The design of therapies aimed at manipulating microvascular growth requires understanding the relationships between angiogenesis and lymphangiogenesis. A critical question remains whether blood and lymphatic vessels can switch their identity in adult tissues. Lysophosphatidic acid (LPA), a lipid linked to oncogenesis, wound healing, and inflammation, has been shown to upregulate lymphatic marker expression by HUVECs in vitro . The objective of this study was to determine if LPA stimulation induces blood to lymphatic vessel phenotypic transition in intact microvascular networks.
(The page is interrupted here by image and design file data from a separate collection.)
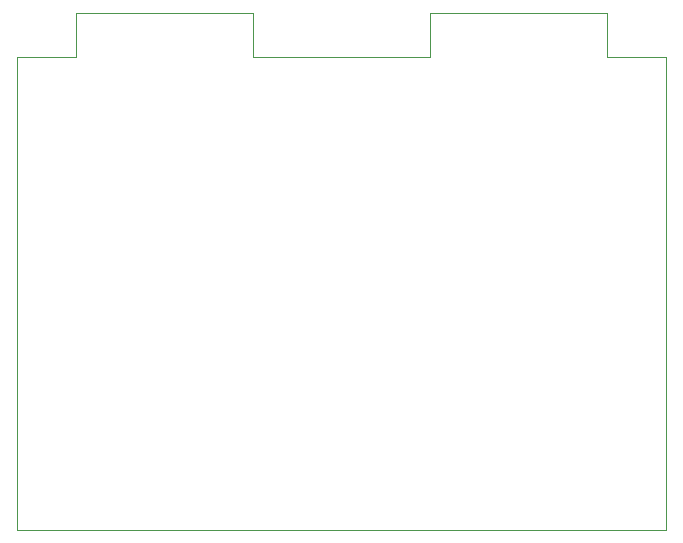
<source format=gm1>
G04 #@! TF.GenerationSoftware,KiCad,Pcbnew,(5.1.4)-1*
G04 #@! TF.CreationDate,2019-10-14T20:14:25-04:00*
G04 #@! TF.ProjectId,badger-badge,62616467-6572-42d6-9261-6467652e6b69,rev?*
G04 #@! TF.SameCoordinates,Original*
G04 #@! TF.FileFunction,Profile,NP*
%FSLAX46Y46*%
G04 Gerber Fmt 4.6, Leading zero omitted, Abs format (unit mm)*
G04 Created by KiCad (PCBNEW (5.1.4)-1) date 2019-10-14 20:14:25*
%MOMM*%
%LPD*%
G04 APERTURE LIST*
%ADD10C,0.050000*%
G04 APERTURE END LIST*
D10*
X50000000Y-63000000D02*
X55000000Y-63000000D01*
X100000000Y-59250000D02*
X100000000Y-63000000D01*
X85000000Y-59250000D02*
X100000000Y-59250000D01*
X85000000Y-63000000D02*
X85000000Y-59250000D01*
X105000000Y-63000000D02*
X100000000Y-63000000D01*
X85000000Y-63000000D02*
X70000000Y-63000000D01*
X70000000Y-59250000D02*
X70000000Y-63000000D01*
X55000000Y-59250000D02*
X70000000Y-59250000D01*
X55000000Y-63000000D02*
X55000000Y-59250000D01*
X50000000Y-103000000D02*
X50000000Y-63000000D01*
X105000000Y-103000000D02*
X50000000Y-103000000D01*
X105000000Y-63000000D02*
X105000000Y-103000000D01*
M02*

</source>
Using the rat mesentery culture model, which enables ex vivo investigation of angiogenesis and lymphangiogenesis, tissues from adult male Wistar rats were cultured for 3 days in serum‐free minimum essential media (MEM) or MEM with LPA (20 µM). Tissues were labeled for PECAM and either LYVE‐1, Prox1, or podoplanin to identify blood and lymphatic vessels, respectively. LPA stimulation caused a significant increase in blood capillary sprouting indicative of angiogenesis. Observation of LYVE‐1 + filopodia extensions suggests LPA stimulation also causes lymphangiogenesis. However, no indication of blood‐to‐lymphatic phenotype transition was observed. Blood vessels identified based on morphology and PECAM labeling intensity lacked lymphatic marker expression. These results indicate LPA stimulation is not sufficient to induce a lymphatic phenotype in blood vessels of intact microvascular networks. This emphasizes the importance of investigating lymphatic/blood vessel relationships in real microvascular network versus cell culture scenarios and motivates new questions regarding the mechanisms that maintain vessel identity.